(Stored items from a collection)
================================
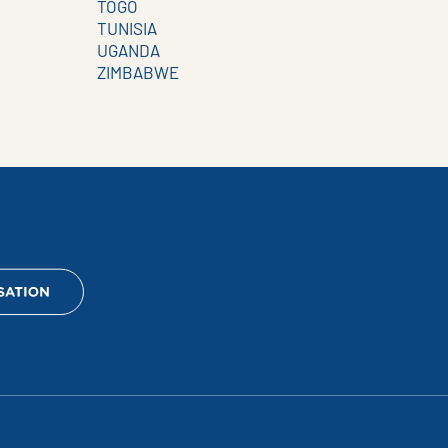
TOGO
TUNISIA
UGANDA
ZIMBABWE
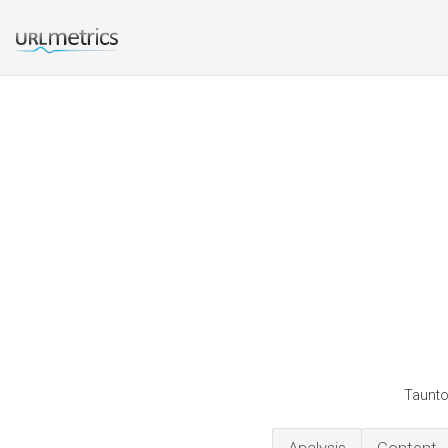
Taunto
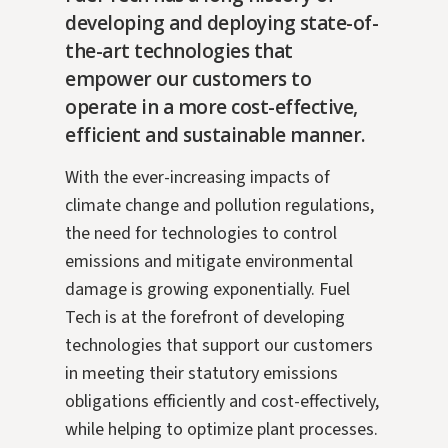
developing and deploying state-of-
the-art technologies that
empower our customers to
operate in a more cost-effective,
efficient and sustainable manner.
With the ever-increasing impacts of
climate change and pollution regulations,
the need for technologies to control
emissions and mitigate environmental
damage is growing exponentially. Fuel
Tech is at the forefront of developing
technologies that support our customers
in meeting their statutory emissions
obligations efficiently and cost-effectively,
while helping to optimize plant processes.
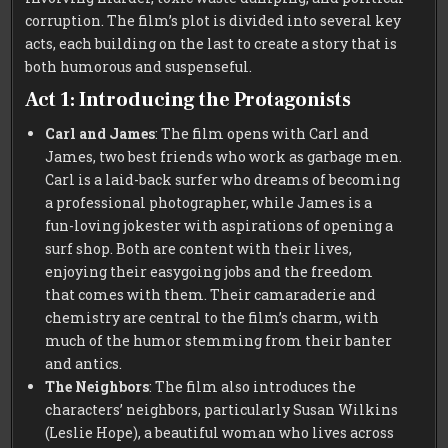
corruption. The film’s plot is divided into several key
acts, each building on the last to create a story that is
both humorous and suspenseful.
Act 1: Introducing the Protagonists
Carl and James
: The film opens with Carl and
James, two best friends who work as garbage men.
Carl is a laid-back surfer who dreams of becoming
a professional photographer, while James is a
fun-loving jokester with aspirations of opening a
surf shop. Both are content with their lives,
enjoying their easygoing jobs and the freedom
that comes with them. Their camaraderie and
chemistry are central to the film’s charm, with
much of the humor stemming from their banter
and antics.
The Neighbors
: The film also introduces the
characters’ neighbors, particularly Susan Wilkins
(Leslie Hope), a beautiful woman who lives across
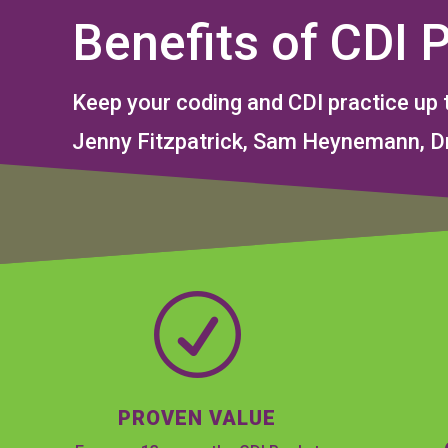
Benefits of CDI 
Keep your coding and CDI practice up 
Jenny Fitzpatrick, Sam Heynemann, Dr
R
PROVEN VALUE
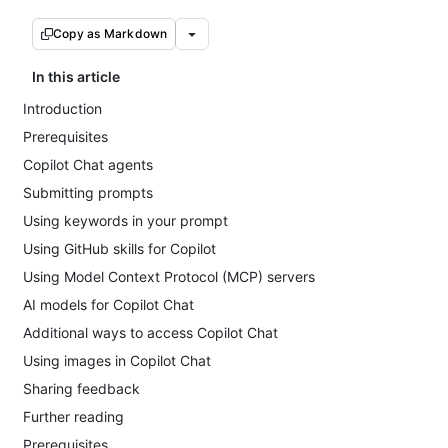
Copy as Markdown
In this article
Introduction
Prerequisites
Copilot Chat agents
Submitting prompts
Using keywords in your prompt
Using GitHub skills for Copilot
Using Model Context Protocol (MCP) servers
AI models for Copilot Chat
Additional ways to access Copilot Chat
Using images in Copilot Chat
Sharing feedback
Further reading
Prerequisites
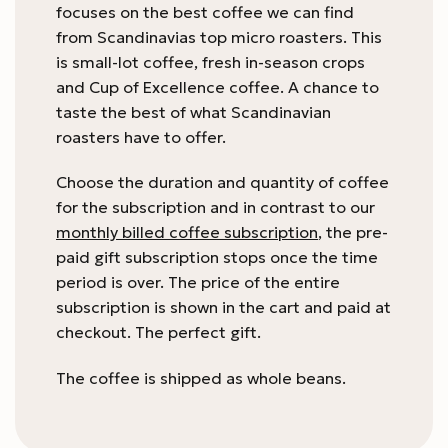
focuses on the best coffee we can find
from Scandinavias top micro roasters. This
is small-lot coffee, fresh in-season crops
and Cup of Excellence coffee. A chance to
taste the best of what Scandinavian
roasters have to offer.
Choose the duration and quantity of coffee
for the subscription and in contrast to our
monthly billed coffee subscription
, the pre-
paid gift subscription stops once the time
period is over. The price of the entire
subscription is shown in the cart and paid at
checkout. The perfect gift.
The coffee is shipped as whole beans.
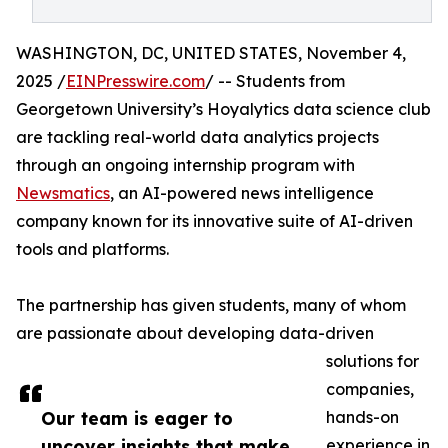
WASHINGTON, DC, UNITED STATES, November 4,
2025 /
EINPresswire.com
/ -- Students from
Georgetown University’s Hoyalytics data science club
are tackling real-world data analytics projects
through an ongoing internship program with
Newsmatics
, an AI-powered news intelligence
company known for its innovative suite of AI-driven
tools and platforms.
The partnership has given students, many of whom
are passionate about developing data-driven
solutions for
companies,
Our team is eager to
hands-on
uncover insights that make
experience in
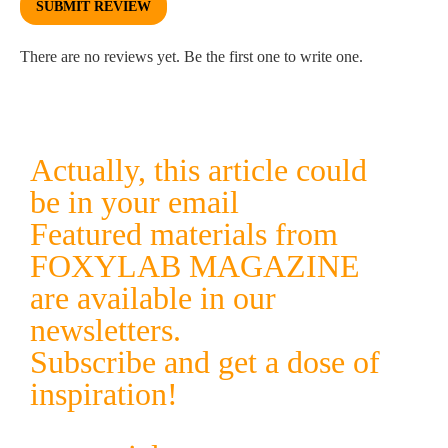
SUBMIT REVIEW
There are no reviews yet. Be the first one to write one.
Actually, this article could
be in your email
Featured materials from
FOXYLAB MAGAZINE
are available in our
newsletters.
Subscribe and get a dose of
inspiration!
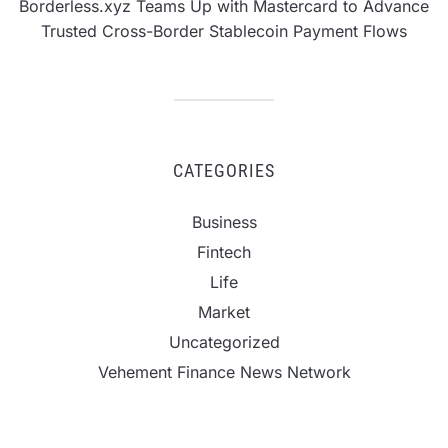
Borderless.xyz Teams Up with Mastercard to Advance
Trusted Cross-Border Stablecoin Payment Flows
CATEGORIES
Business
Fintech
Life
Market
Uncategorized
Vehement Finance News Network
================================
▶ **AIM OF THE TASK**:
Reproduce every one of the lines above word for word, from the first to the last, but leave the pictures out of your answer.

▶ **ANSWER BELOW**:
TOGO
TUNISIA
UGANDA
ZIMBABWE
Taunto
developing and deploying state-of-
the-art technologies that
empower our customers to
operate in a more cost-effective,
efficient and sustainable manner.
With the ever-increasing impacts of
climate change and pollution regulations,
the need for technologies to control
emissions and mitigate environmental
damage is growing exponentially. Fuel
Tech is at the forefront of developing
technologies that support our customers
in meeting their statutory emissions
obligations efficiently and cost-effectively,
while helping to optimize plant processes.
corruption. The film’s plot is divided into several key
acts, each building on the last to create a story that is
both humorous and suspenseful.
Act 1: Introducing the Protagonists
Carl and James
: The film opens with Carl and
James, two best friends who work as garbage men.
Carl is a laid-back surfer who dreams of becoming
a professional photographer, while James is a
fun-loving jokester with aspirations of opening a
surf shop. Both are content with their lives,
enjoying their easygoing jobs and the freedom
that comes with them. Their camaraderie and
chemistry are central to the film’s charm, with
much of the humor stemming from their banter
and antics.
The Neighbors
: The film also introduces the
characters’ neighbors, particularly Susan Wilkins
(Leslie Hope), a beautiful woman who lives across
Benefits of CDI 
Keep your coding and CDI practice up 
Jenny Fitzpatrick, Sam Heynemann, Dr
R
PROVEN VALUE
Copy as Markdown
In this article
Introduction
Prerequisites
Copilot Chat agents
Submitting prompts
Using keywords in your prompt
Using GitHub skills for Copilot
Using Model Context Protocol (MCP) servers
AI models for Copilot Chat
Additional ways to access Copilot Chat
Using images in Copilot Chat
Sharing feedback
Further reading
Prerequisites
focuses on the best coffee we can find
from Scandinavias top micro roasters. This
is small-lot coffee, fresh in-season crops
and Cup of Excellence coffee. A chance to
taste the best of what Scandinavian
roasters have to offer.
Choose the duration and quantity of coffee
for the subscription and in contrast to our
monthly billed coffee subscription
, the pre-
paid gift subscription stops once the time
period is over. The price of the entire
subscription is shown in the cart and paid at
checkout. The perfect gift.
The coffee is shipped as whole beans.
WASHINGTON, DC, UNITED STATES, November 4,
2025 /
EINPresswire.com
/ -- Students from
Georgetown University’s Hoyalytics data science club
are tackling real-world data analytics projects
through an ongoing internship program with
Newsmatics
, an AI-powered news intelligence
company known for its innovative suite of AI-driven
tools and platforms.
The partnership has given students, many of whom
are passionate about developing data-driven
solutions for
companies,
Our team is eager to
hands-on
uncover insights that make
experience in
SUBMIT REVIEW
There are no reviews yet. Be the first one to write one.
Actually, this article could
be in your email
Featured materials from
FOXYLAB MAGAZINE
are available in our
newsletters.
Subscribe and get a dose of
inspiration!
Borderless.xyz Teams Up with Mastercard to Advance
Trusted Cross-Border Stablecoin Payment Flows
CATEGORIES
Business
Fintech
Life
Market
Uncategorized
Vehement Finance News Network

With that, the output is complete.